Commonwealth Bank takes back Virgin plane
CBA has temporarily been forced into the unfamiliar role of aviation operator after taking back an aircraft leased to Virgin.
Commonwealth Bank has taken back an aircraft leased to Virgin Australia as administrators prepare to finalise the sale to Bain Capital.
An A330 stripped of its Virgin Australia livery was photographed leaving Melbourne on Tuesday, under “operator” Commonwealth Bank.
The flight came as administrator Vaughan Strawbridge of Deloitte, filed documents in the Federal Court seeking the transfer of all 8.5bn shares in Virgin to Bain.
The US private equity firm has committed $3.5bn for the sale, triggered by the decision of Virgin Australia’s board to place the airline into voluntary administration six months ago.
At the time, the airline had debts of $7.1bn.
According to Mr Strawbridge’s affidavit, the share transfer needed to take place by November 30 at the latest, or Virgin Australia would be liquidated.
Either way, there would be no return to the 19,181 shareholders including Etihad Airways, Singapore Airlines, Nanshan, HNA and the Virgin Group, he said.
Despite the November 30 deadline, Mr Strawbridge said an earlier date was preferred to complete the transaction to allow Virgin Australia to emerge from administration.
The tentative legal milestone came as a former Virgin A330, left with only the trademark red rings on its engines, headed off from Melbourne Airport.

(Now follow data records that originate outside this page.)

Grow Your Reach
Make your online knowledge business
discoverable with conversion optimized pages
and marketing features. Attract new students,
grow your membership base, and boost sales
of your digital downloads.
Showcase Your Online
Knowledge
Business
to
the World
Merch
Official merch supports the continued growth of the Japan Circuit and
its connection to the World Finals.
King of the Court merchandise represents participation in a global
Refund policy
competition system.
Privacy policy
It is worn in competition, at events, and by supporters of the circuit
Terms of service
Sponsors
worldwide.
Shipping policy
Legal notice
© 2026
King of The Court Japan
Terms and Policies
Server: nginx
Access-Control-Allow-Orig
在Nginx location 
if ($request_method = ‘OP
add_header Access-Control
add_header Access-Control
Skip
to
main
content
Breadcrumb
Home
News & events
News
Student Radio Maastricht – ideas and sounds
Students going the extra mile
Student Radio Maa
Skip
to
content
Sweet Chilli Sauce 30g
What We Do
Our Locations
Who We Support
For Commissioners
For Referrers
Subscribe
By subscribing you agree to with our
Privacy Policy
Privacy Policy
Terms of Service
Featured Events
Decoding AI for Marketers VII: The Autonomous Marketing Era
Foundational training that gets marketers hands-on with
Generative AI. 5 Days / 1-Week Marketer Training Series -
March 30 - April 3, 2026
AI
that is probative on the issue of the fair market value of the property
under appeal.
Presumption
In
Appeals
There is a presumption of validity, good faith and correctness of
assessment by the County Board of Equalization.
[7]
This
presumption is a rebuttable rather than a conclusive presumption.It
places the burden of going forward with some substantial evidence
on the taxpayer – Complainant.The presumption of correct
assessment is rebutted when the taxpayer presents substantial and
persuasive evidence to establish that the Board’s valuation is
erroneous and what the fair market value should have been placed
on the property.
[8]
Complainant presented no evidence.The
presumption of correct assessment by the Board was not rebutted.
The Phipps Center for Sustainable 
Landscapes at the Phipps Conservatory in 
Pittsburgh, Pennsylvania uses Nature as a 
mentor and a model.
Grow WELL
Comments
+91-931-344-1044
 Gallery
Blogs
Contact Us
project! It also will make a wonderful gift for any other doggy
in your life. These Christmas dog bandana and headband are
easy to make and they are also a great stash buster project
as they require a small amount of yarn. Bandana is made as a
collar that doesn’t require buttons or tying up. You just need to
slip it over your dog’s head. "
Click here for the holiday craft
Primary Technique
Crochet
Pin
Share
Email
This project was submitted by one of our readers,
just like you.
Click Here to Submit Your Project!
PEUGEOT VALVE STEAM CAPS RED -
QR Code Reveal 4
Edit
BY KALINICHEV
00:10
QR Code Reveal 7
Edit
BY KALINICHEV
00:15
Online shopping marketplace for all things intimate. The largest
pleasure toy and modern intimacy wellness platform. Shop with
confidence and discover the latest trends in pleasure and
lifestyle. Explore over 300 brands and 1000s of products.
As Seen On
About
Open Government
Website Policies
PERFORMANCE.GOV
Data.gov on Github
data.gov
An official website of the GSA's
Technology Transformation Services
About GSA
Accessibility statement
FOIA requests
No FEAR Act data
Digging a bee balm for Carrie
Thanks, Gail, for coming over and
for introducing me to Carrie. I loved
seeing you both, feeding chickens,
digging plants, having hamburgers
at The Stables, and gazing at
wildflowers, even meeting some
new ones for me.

Operated by Commonwealth Bank of Australia, the flight was headed to Kuala Lumpur in Malaysia but it was not clear if that would be its final destination.
The aircraft was one of six A330s leased by the airline, of which four remain parked at airports around the country while another is in storage at Toowoomba’s Wellcamp Airport.
Under Bain, Virgin Australia is moving to an all Boeing 737 fleet, of between 30 and 60 aircraft, which could eventually include new Boeing 737 Max 8 and 10 aircraft.
Prior to administration the airline had 48 of the controversial aeroplanes on order, the first of which was due to be delivered in July 2021.
It’s understood discussions around Virgin’s order are continuing.
Once the transfer of shares to Bain is finalised, CEO Paul Scurrah will depart the airline to make way for former Jetstar boss Jayne Hrdlicka.
Employees were informed of the decision to remove Mr Scurrah in favour of Ms Hrdlicka last week, causing widespread anger among the workforce following undertakings by Bain not to change the management team.
The popular leader made a significant personal investment in the airline, in his 18-months at the helm, splashing out almost $300,000 on shares, in a show of confidence in the carrier.
The last purchase was made in early March when Virgin Australia shares were trading at 10.5 cents.
According to court documents, the airline was insolvent just two weeks later due to substantial capacity reductions due to COVID-related travel restrictions, and the inability to access further debt or equity funding.
A Federal Court hearing on the application for the transfer of shares, has been set down for November 10.